-- Opening Marker --
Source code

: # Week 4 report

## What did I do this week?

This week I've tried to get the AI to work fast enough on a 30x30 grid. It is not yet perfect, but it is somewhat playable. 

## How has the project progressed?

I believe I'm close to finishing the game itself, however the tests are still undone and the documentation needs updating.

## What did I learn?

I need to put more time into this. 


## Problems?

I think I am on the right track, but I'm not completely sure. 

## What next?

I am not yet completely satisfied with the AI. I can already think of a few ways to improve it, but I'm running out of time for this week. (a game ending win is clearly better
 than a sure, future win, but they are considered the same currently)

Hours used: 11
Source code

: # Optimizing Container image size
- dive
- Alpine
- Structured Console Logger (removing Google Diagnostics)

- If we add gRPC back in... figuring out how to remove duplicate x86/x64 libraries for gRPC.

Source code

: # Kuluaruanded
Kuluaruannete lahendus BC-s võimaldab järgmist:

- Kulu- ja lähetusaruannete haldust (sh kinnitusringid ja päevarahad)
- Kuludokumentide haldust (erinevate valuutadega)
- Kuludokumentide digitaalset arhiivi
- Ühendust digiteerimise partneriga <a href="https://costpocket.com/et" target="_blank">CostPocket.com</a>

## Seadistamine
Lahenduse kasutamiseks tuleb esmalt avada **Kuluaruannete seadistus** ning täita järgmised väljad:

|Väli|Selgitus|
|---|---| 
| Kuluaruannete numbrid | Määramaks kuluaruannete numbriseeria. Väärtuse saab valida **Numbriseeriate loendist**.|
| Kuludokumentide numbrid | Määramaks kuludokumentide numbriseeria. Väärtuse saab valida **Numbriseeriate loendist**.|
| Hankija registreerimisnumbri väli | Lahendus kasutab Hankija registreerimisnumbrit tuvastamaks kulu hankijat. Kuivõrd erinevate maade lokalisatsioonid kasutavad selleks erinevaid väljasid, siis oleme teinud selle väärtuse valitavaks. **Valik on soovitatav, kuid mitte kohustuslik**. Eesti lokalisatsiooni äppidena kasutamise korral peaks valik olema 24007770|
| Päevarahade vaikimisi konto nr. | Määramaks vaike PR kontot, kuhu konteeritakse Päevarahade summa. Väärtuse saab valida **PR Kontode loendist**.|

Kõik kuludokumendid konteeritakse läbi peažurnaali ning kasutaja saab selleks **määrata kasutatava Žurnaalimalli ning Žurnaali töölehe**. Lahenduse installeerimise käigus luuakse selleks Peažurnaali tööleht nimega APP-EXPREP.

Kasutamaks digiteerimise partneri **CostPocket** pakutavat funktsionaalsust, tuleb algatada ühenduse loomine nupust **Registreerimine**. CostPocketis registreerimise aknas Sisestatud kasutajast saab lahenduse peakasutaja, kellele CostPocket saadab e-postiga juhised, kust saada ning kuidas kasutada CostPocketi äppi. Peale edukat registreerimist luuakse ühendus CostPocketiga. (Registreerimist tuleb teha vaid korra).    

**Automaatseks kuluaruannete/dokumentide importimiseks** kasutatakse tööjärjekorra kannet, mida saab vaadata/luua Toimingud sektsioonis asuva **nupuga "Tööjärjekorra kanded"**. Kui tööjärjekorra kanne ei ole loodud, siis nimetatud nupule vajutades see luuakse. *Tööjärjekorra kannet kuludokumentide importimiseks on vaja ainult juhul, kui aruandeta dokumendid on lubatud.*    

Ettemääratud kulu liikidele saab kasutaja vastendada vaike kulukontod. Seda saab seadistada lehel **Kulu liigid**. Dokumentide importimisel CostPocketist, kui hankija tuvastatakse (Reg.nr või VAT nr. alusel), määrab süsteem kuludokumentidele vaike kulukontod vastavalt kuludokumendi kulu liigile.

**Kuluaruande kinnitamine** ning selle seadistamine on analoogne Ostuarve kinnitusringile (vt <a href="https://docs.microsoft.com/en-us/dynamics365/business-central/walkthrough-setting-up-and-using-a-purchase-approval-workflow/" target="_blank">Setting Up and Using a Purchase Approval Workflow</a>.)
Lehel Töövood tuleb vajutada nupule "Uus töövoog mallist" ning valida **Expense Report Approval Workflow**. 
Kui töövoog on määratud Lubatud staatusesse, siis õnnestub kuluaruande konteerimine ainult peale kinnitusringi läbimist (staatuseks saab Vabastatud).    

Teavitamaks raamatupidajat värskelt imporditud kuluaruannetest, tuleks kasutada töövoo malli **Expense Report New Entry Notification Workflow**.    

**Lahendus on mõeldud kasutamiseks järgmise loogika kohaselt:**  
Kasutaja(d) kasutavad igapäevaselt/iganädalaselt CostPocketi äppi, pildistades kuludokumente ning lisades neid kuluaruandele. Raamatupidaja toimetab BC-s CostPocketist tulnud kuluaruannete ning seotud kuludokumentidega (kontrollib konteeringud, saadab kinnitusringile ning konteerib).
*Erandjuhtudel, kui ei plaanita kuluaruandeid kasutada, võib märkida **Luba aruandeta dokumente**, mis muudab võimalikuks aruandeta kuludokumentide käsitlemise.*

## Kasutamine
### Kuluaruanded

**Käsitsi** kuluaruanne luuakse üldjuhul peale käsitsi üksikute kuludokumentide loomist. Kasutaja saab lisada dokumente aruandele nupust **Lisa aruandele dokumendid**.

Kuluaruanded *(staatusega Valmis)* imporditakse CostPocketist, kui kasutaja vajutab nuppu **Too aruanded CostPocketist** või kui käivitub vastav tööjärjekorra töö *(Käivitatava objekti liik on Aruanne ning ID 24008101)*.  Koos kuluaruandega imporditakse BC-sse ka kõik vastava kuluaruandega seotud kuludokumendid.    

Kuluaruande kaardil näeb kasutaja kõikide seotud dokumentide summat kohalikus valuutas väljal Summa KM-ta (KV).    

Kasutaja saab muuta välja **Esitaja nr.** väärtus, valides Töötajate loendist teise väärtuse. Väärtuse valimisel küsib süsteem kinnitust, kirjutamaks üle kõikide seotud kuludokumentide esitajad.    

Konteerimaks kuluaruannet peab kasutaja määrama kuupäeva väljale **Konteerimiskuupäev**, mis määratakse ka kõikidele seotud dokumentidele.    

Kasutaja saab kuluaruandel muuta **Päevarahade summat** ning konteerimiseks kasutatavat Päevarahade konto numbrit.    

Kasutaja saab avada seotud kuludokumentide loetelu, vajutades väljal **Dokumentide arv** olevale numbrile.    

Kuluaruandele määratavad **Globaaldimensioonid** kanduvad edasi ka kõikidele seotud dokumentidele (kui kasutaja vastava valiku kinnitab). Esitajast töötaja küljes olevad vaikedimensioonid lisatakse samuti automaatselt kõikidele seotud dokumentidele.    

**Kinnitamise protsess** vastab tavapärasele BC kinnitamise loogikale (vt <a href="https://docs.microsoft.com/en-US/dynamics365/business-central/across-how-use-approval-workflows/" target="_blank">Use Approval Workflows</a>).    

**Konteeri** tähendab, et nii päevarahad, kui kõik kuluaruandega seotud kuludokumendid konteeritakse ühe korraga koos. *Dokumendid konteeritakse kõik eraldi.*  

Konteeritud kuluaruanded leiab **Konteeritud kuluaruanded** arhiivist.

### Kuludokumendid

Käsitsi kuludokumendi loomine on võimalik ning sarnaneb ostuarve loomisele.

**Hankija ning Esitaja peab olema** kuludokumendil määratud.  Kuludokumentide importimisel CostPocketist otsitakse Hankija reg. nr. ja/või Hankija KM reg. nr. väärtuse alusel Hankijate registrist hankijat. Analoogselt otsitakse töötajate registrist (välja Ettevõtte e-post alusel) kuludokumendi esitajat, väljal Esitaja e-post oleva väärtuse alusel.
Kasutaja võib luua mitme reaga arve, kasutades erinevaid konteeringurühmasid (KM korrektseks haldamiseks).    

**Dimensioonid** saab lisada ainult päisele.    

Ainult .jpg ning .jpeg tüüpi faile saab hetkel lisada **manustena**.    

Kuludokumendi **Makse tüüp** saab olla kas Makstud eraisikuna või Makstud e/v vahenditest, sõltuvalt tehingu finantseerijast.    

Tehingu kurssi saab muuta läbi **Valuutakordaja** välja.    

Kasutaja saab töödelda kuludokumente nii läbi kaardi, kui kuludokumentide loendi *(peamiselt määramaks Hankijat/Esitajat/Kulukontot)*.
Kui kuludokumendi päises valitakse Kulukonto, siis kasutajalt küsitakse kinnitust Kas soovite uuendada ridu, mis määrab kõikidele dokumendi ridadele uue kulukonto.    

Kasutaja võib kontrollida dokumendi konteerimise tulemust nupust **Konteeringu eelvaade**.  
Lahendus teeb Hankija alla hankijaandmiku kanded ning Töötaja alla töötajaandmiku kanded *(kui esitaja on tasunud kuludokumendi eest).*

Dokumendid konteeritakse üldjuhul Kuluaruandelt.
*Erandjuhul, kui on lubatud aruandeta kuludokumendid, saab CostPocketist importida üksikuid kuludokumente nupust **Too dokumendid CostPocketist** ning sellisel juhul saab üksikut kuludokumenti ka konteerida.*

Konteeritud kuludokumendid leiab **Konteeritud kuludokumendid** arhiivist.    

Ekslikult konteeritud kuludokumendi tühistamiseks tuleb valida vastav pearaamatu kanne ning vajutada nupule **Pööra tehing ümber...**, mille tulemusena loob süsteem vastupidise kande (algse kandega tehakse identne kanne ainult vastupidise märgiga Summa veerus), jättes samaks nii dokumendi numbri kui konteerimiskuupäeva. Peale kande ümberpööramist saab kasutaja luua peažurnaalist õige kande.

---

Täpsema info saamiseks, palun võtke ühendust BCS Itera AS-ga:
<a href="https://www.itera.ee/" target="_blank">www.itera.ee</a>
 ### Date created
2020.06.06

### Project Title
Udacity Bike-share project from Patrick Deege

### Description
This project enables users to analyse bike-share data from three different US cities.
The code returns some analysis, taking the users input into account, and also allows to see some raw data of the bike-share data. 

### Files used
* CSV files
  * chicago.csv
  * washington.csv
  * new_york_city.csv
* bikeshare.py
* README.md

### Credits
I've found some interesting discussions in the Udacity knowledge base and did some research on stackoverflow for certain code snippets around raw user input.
-- Closing Marker --
-- Opening Marker --
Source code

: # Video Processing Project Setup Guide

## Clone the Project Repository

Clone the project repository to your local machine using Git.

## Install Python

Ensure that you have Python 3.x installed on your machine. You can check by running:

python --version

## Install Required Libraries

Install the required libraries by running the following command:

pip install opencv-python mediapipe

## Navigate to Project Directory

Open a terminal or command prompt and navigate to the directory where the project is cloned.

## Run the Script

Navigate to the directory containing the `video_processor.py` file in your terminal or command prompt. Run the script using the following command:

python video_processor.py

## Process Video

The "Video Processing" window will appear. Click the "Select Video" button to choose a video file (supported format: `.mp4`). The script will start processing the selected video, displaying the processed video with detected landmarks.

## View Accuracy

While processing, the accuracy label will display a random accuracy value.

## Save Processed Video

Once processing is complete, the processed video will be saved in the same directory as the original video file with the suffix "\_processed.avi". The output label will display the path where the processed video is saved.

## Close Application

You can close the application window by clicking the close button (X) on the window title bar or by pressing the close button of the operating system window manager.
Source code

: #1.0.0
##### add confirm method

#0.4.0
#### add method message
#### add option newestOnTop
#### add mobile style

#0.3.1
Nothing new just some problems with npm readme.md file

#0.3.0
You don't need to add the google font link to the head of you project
-- Closing Marker --
-- Opening Marker --
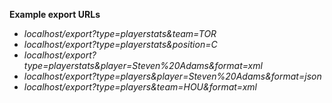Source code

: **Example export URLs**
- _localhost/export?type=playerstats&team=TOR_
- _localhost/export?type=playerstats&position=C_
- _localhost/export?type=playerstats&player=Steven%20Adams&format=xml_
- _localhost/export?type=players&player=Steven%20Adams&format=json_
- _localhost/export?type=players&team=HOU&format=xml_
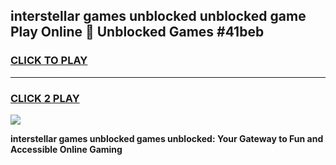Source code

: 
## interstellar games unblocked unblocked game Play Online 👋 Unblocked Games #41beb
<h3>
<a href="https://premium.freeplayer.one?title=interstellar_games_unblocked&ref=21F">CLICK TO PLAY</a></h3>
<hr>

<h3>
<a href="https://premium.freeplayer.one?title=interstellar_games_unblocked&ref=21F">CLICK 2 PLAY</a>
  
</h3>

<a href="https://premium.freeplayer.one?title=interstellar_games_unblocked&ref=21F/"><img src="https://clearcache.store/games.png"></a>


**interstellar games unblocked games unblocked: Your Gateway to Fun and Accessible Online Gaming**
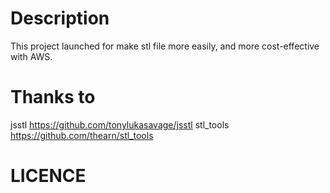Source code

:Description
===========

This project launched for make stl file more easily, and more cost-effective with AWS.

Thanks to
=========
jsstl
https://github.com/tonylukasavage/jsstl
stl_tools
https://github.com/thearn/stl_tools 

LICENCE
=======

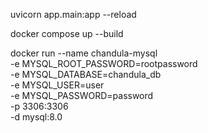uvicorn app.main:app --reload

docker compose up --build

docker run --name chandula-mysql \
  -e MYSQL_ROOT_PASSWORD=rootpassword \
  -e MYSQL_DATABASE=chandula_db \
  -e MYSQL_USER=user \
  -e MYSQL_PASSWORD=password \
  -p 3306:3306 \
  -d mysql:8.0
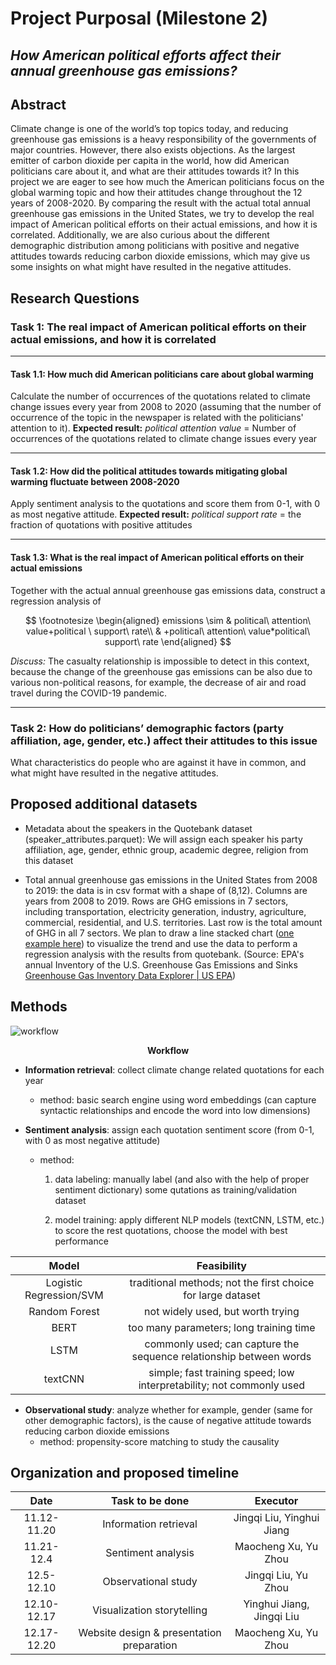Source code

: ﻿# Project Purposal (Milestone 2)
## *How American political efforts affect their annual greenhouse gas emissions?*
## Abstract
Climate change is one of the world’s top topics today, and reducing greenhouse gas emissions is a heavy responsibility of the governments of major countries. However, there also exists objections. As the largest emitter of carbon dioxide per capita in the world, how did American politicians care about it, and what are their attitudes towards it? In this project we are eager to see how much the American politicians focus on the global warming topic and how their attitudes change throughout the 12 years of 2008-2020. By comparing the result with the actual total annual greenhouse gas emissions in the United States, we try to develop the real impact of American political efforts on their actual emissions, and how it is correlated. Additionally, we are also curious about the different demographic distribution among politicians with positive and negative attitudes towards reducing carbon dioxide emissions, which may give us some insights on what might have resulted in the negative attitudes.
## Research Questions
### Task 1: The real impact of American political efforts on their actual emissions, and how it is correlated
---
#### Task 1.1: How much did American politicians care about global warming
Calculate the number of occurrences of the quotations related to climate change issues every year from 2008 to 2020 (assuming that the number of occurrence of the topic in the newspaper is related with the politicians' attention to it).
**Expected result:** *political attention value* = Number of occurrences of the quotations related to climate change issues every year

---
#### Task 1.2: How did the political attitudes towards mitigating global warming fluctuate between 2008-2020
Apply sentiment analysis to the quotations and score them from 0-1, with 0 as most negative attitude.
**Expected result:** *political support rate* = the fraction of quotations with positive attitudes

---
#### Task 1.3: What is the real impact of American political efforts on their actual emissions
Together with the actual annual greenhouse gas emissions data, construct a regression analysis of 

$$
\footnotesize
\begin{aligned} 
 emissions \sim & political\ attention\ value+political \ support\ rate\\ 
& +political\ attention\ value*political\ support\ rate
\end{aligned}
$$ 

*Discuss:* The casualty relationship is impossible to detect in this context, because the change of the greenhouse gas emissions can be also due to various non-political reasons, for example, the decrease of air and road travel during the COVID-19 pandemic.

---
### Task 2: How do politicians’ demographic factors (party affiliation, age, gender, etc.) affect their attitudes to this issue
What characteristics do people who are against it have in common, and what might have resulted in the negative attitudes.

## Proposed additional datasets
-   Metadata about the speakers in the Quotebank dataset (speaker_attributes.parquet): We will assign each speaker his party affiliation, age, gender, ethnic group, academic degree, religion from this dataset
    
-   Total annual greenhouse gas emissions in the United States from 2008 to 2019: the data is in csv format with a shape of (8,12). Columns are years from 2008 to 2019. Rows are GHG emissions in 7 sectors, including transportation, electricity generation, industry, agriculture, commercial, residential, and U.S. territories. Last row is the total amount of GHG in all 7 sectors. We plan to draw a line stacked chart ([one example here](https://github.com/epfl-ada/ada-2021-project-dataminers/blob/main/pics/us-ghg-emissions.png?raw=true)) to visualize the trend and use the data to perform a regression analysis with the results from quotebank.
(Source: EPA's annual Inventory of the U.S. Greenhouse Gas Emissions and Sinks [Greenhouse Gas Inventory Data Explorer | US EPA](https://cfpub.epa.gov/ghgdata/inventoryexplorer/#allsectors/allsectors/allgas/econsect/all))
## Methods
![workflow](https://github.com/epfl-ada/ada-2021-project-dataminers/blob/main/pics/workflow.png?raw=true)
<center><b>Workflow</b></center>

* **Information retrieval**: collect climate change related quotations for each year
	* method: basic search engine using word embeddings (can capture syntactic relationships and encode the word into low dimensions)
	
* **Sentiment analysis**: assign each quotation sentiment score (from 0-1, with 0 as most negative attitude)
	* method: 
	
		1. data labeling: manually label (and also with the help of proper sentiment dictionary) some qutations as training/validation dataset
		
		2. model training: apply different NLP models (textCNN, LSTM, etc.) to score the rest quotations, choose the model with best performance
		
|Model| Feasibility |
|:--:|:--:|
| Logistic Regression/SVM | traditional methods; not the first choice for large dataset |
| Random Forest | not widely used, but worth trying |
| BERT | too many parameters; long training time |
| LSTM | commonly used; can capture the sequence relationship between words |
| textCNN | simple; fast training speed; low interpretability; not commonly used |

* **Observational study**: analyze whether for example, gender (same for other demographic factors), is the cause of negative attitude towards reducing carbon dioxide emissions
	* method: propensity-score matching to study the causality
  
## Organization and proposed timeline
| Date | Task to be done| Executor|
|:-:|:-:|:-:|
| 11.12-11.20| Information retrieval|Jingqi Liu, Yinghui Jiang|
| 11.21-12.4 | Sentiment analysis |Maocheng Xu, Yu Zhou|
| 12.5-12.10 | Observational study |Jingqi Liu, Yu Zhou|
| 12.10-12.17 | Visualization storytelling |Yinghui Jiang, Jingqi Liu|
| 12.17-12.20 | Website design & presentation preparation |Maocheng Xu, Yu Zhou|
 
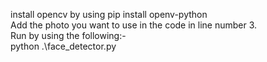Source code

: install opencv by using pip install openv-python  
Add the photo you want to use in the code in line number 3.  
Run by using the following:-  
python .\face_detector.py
-- Closing Marker --
Task brief: Tally of lines with the word "retrieval": work out how many lines in the records hold it, and give that number only.

Solved exercise: 2